In the rare cases where historical memory does get passed on, the benefits are clear. Look to the experience of former Python Benevolent Dictator for Life Guido van Rossum, who took a job at Dropbox in 2012. As the initial designer and developer of Python, van Rossum not only had arguably the most experience with the language, but also the institutional memory of why design changes were made. At Dropbox, he encouraged the development of mypy, a type-checking library for Python.
Because of van Rossum’s experience with the Python codebase and community, he recognized the desire, and need, for type hints as larger companies ran into the limitations of running Python without type checking. He hired Jukka Lehtosalo to undertake the project, and, encouraging the building out of type-checking architecture, also promoted its spread among various teams at Dropbox. Under van Rossum’s guidance, Dropbox has been migrating to Python 3, the latest version of the language, a process that many other large companies have struggled with. (Python 2 is slated to be sunset in January 2020.)
Cutting across time and place, even small bits of institutional knowledge can save a company hundreds of hours. For example, our analyst team’s efforts to learn Hadoop were greatly accelerated when an experienced Unix admin joined the team.

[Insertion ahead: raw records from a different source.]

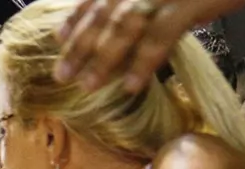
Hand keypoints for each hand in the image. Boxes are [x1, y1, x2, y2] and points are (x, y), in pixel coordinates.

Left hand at [55, 0, 222, 93]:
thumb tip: (121, 23)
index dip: (76, 17)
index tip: (57, 39)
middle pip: (105, 15)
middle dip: (81, 46)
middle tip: (61, 74)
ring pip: (125, 27)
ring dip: (104, 59)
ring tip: (89, 86)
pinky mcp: (187, 6)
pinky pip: (159, 37)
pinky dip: (143, 63)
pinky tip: (130, 85)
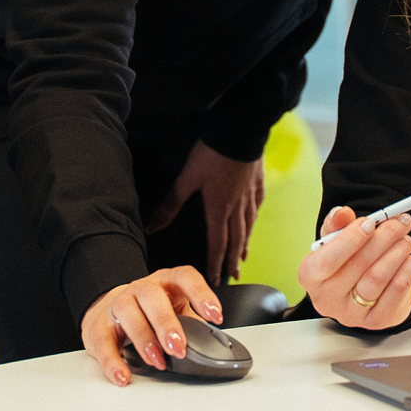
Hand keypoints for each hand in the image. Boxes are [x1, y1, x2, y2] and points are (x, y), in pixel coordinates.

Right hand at [81, 265, 223, 385]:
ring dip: (144, 338)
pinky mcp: (98, 324)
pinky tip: (123, 375)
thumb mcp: (175, 310)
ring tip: (157, 361)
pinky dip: (113, 360)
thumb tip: (213, 345)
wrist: (110, 309)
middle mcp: (142, 288)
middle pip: (152, 296)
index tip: (216, 315)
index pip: (185, 277)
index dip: (201, 293)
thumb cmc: (150, 311)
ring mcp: (118, 303)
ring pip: (127, 312)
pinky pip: (103, 341)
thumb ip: (192, 324)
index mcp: (166, 282)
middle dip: (166, 322)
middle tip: (179, 347)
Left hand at [147, 139, 265, 282]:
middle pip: (235, 240)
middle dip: (232, 260)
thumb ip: (170, 205)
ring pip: (248, 225)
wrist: (240, 130)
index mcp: (218, 208)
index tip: (215, 280)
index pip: (217, 244)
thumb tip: (152, 227)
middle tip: (233, 276)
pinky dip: (254, 218)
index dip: (215, 264)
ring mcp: (249, 194)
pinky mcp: (257, 181)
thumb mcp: (186, 178)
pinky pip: (257, 206)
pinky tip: (254, 220)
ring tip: (243, 256)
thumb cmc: (213, 153)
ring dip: (245, 243)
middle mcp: (236, 206)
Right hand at [297, 206, 410, 330]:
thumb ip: (337, 224)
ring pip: (378, 278)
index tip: (371, 222)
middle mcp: (327, 299)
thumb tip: (341, 213)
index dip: (351, 240)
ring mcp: (351, 314)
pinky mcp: (375, 321)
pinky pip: (395, 294)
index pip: (327, 260)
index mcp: (310, 276)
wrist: (361, 292)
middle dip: (384, 238)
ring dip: (397, 253)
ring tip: (405, 239)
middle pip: (358, 265)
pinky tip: (409, 259)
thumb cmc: (345, 262)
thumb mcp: (336, 240)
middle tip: (399, 222)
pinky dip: (406, 272)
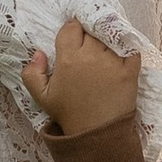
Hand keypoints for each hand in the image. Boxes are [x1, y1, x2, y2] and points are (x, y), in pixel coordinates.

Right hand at [24, 17, 141, 138]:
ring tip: (104, 51)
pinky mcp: (130, 69)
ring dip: (107, 40)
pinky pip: (130, 47)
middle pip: (91, 30)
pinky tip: (121, 52)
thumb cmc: (69, 114)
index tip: (74, 38)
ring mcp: (112, 61)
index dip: (72, 30)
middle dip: (89, 34)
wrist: (97, 134)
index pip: (71, 28)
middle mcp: (90, 56)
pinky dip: (127, 46)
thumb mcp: (42, 97)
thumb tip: (38, 53)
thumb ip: (31, 73)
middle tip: (88, 46)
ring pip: (109, 36)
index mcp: (68, 59)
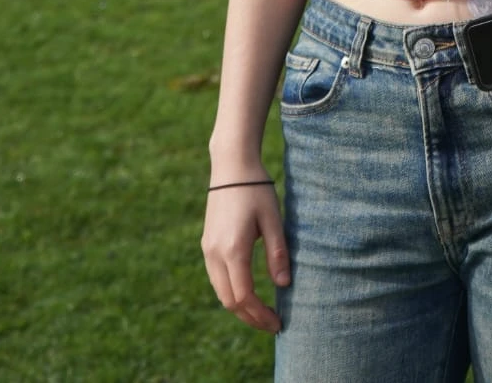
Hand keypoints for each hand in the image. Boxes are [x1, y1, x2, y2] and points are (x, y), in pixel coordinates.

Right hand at [200, 180, 289, 332]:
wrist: (231, 167)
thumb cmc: (256, 190)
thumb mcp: (273, 220)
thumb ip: (278, 253)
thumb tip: (284, 284)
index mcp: (233, 250)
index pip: (244, 297)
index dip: (260, 315)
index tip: (278, 323)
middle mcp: (215, 254)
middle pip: (229, 301)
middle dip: (250, 317)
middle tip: (272, 324)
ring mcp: (207, 250)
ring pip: (220, 292)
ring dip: (240, 307)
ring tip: (262, 313)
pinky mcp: (207, 244)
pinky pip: (217, 278)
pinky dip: (232, 292)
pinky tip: (249, 293)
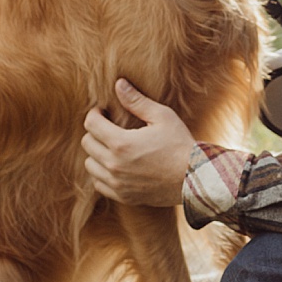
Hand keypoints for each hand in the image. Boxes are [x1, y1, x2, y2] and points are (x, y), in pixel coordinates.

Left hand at [81, 78, 194, 207]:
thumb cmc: (180, 144)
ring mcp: (117, 183)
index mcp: (121, 143)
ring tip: (112, 146)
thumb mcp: (162, 117)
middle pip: (87, 144)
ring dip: (96, 153)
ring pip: (90, 165)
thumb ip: (137, 101)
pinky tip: (116, 165)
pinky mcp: (123, 196)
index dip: (95, 113)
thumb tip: (119, 84)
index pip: (91, 124)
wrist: (194, 178)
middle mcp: (114, 165)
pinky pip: (99, 184)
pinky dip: (102, 173)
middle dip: (95, 132)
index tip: (103, 111)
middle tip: (109, 127)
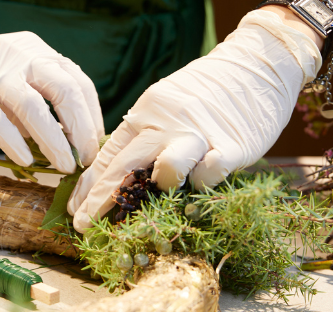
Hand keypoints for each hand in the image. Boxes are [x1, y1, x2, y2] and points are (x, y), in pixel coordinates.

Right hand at [0, 24, 103, 172]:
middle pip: (63, 89)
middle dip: (81, 128)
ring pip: (33, 106)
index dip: (92, 115)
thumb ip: (41, 104)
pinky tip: (25, 162)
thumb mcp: (15, 83)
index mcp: (37, 51)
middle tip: (88, 159)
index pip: (77, 81)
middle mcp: (19, 55)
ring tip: (65, 166)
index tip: (95, 145)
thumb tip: (73, 143)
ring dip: (54, 140)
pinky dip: (14, 143)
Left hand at [68, 10, 320, 231]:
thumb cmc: (210, 93)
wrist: (258, 64)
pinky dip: (203, 181)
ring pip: (165, 168)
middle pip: (124, 165)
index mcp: (145, 114)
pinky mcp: (230, 145)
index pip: (108, 155)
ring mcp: (197, 134)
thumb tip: (118, 175)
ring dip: (160, 185)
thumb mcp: (167, 106)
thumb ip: (146, 136)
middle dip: (100, 200)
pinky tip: (205, 179)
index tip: (74, 212)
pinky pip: (209, 172)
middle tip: (85, 226)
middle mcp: (164, 123)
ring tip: (162, 191)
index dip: (89, 187)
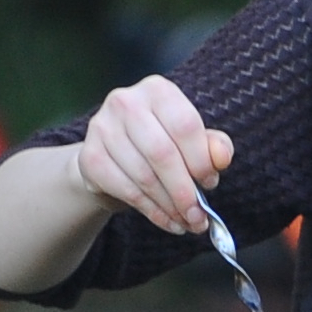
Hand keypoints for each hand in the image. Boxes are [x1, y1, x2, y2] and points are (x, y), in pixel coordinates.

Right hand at [73, 74, 234, 234]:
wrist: (112, 157)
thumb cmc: (160, 144)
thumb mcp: (191, 140)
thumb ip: (213, 146)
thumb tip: (222, 158)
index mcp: (157, 90)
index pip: (184, 125)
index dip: (201, 160)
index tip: (210, 183)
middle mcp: (126, 102)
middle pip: (162, 153)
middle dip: (184, 191)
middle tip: (198, 215)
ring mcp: (102, 128)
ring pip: (144, 176)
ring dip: (169, 206)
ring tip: (186, 221)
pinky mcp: (89, 156)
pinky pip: (125, 190)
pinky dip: (151, 211)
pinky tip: (166, 220)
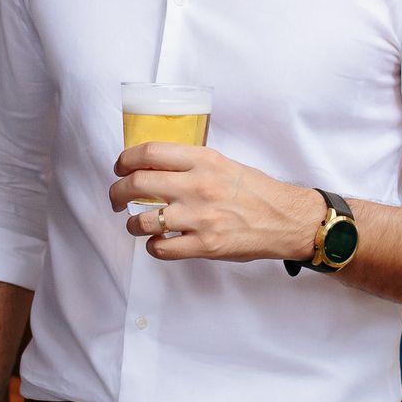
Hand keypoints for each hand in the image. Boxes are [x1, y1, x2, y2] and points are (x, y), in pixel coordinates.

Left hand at [109, 143, 324, 261]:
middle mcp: (198, 186)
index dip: (124, 160)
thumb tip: (153, 166)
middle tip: (115, 198)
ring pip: (143, 220)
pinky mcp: (205, 245)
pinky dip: (153, 247)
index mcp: (203, 160)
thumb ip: (190, 163)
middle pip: (137, 183)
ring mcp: (200, 217)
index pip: (148, 152)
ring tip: (135, 224)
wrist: (286, 219)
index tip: (120, 168)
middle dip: (117, 192)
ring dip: (131, 223)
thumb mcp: (223, 163)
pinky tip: (159, 243)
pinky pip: (161, 249)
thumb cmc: (255, 191)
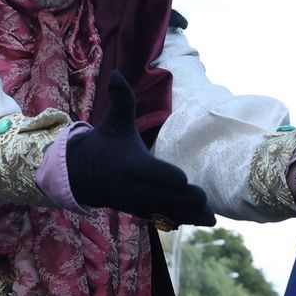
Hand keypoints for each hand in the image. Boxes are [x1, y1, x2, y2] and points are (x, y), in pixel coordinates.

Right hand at [67, 72, 212, 226]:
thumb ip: (122, 99)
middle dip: (183, 200)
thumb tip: (116, 74)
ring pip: (164, 212)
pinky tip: (203, 221)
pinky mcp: (141, 211)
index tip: (184, 178)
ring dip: (188, 215)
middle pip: (162, 197)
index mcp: (130, 164)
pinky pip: (162, 218)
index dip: (166, 176)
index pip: (150, 173)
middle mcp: (134, 187)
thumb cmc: (106, 142)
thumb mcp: (114, 120)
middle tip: (207, 200)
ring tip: (212, 218)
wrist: (83, 174)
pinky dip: (181, 220)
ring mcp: (137, 202)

Mentorship can also help people become more productive developers when they may otherwise have left the company or stagnated in their roles. Today, some organizations offer formal mentorship programs, including Airbnb, Pinterest, and Adobe.
A handful of years after Hadoop gained popularity, the platform is losing ground as alternatives like Spark (also based on MapReduce) and cloud-based ETL solutions take its place. (Even now, some are looking to Dask in favor of Spark.) We see similar trends in software engineering at large: companies shuttling between monoliths and microservices, or between single, on-prem servers and the cloud. Iteration and incremental improvement is a natural feature of technology—everyone wants devices to be smaller and code to run more quickly. However, these technological iterations are also due in part to the lack of historical continuity provided by formal mentorship practices. Much of the time no one steps in to say, “Wait—we just did this five years ago.” If they did, perhaps we’d see tech stacks change at a more reasonable pace—and work with more stable architectures as a result.